** Data for review follows **

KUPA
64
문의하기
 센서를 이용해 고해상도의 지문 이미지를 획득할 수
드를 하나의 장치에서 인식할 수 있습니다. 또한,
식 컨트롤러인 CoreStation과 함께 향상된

** End of Data for review **

Using the material above, print every entry exactly as written.

KUPA
64
문의하기
 센서를 이용해 고해상도의 지문 이미지를 획득할 수
드를 하나의 장치에서 인식할 수 있습니다. 또한,
식 컨트롤러인 CoreStation과 함께 향상된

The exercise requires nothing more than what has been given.